__BRIEF__
In one to three sentences, explain why the wind power discussion says a customer who pays for wind power still benefits directly from non-green power plants.

You are subsidizing wind power. If that makes you feel good... fantastic.
If you are "in the field" you certainly understand there's a limit to the amount of wind power the grid can use effectively. Without some sort of base load generation you would not enjoy the 99.99+% availability we've come to expect in this country. So you do see a direct benefit from those non-green power plants, no matter what it says on your utility bill.
You are subsidizing wind power. If that makes you feel good... fantastic.
If you are "in the field" you certainly understand there's a limit to the amount of wind power the grid can use effectively. Without some sort of base load generation you would not enjoy the 99.99+% availability we've come to expect in this country. So you do see a direct benefit from those non-green power plants, no matter what it says on your utility bill.
We always want a diverse portfolio of resources -- wind, solar, hydro, biomass, controllable load, natural gas, and legacy systems being slowly phased out. There will be no sacrifice in grid reliability. The concept of base, intermediate and peaking is antiquated. Wind solar and hydro will contribute the majority of bulk energy. Other resources will contribute schedulable capacity.
You are subsidizing wind power. If that makes you feel good... fantastic.
I am just as supportive of Solar and wind power as anyone. However, it burns me that with current politics every rate-payer gets taxed to fund the subsidizing of the net-metering industry.
I am just as supportive of Solar and wind power as anyone. However, it burns me that with current politics every rate-payer gets taxed to fund the subsidizing of the net-metering industry.
The problem isn't net metering. The problem is rate design which collects too much fixed cost in the energy charge.

(Items in a dataset)
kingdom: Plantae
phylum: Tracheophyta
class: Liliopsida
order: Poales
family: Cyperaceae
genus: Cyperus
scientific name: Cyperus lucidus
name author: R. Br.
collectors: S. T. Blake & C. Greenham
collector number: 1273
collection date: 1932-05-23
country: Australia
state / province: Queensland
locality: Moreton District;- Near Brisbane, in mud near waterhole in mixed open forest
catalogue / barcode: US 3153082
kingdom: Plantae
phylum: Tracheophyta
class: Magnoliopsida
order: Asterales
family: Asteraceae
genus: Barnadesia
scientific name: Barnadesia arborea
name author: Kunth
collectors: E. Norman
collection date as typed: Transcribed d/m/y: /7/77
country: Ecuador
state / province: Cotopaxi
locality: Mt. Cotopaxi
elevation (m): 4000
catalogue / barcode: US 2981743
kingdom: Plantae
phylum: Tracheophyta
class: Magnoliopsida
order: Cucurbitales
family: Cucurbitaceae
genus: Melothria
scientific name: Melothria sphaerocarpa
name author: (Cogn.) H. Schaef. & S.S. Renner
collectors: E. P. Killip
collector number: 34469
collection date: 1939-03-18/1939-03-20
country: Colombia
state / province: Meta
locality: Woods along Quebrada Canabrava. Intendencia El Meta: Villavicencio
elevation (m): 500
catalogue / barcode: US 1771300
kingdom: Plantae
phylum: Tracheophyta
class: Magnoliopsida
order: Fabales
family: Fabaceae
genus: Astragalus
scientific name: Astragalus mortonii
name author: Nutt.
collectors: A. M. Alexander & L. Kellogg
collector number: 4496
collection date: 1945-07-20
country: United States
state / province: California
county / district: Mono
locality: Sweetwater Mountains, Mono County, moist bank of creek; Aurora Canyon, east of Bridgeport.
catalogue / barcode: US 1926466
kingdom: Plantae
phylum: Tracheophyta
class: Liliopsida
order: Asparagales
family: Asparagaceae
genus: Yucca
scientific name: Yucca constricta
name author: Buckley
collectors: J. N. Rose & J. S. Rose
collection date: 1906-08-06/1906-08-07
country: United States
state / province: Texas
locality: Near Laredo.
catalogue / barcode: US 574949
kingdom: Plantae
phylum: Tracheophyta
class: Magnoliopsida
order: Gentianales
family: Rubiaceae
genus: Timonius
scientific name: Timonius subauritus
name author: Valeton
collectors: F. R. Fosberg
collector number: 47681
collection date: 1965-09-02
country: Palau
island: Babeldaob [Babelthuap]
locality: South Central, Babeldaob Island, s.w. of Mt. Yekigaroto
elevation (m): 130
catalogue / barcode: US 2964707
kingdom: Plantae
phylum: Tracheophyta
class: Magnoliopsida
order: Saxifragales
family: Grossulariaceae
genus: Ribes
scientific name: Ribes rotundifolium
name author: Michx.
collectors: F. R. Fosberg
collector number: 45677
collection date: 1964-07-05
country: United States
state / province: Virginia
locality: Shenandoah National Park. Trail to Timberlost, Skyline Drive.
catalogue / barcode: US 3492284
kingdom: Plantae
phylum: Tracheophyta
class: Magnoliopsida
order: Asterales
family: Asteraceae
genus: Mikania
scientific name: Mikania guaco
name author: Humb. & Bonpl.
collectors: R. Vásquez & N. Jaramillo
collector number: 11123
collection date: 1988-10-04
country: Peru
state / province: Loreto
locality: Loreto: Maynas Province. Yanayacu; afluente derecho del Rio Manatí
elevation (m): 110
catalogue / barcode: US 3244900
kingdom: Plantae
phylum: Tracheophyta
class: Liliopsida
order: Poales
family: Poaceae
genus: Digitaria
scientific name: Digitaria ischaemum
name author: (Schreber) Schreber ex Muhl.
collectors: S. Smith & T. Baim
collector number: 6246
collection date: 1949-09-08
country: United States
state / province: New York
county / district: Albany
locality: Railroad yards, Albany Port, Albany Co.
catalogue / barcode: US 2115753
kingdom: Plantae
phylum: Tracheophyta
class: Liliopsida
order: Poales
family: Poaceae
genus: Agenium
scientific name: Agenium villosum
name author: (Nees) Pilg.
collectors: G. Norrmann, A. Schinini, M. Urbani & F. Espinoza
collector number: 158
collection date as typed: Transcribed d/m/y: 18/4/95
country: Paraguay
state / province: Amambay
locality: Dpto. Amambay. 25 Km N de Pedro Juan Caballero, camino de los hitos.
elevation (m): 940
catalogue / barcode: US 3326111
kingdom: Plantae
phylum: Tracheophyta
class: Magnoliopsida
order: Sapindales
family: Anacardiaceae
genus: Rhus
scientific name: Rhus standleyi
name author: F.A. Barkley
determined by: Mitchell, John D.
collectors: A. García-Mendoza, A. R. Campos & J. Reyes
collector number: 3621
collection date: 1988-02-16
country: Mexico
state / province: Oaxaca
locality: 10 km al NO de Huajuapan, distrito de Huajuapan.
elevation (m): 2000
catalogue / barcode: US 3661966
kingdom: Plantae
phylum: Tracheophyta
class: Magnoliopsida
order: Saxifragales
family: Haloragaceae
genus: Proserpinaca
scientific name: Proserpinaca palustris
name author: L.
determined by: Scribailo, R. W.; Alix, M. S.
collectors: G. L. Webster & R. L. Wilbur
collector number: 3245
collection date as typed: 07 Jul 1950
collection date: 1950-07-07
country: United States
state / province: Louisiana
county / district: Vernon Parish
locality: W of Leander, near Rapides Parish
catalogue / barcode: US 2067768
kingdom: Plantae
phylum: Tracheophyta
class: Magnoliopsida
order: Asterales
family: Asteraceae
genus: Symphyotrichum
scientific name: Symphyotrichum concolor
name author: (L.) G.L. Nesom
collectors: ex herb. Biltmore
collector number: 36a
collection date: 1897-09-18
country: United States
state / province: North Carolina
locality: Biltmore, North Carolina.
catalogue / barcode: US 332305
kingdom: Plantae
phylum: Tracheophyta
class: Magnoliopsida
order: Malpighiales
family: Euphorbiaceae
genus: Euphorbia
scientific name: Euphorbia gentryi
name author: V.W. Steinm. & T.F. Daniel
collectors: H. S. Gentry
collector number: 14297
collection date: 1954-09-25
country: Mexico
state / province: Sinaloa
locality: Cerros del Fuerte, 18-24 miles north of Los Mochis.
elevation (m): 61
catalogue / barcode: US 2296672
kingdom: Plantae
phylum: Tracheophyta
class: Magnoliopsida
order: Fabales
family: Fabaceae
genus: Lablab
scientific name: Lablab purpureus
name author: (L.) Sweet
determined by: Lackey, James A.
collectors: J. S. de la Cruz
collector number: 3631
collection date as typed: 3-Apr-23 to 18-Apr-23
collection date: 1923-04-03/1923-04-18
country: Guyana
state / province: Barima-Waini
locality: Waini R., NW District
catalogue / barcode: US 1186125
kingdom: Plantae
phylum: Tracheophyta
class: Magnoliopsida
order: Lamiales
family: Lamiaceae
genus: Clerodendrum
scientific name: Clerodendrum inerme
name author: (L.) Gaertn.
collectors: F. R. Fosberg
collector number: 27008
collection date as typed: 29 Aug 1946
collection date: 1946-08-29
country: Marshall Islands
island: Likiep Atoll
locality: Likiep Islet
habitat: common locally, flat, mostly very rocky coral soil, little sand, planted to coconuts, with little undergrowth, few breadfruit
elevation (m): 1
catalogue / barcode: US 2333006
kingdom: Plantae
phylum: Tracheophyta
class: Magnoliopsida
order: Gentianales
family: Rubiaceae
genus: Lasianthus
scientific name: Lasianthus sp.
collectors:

__EXERCISE RESULT__
There is a limit to how much wind power the grid can use effectively, so some base load generation is needed. Without it, customers would not have the 99.99+% availability that people have come to expect in this country.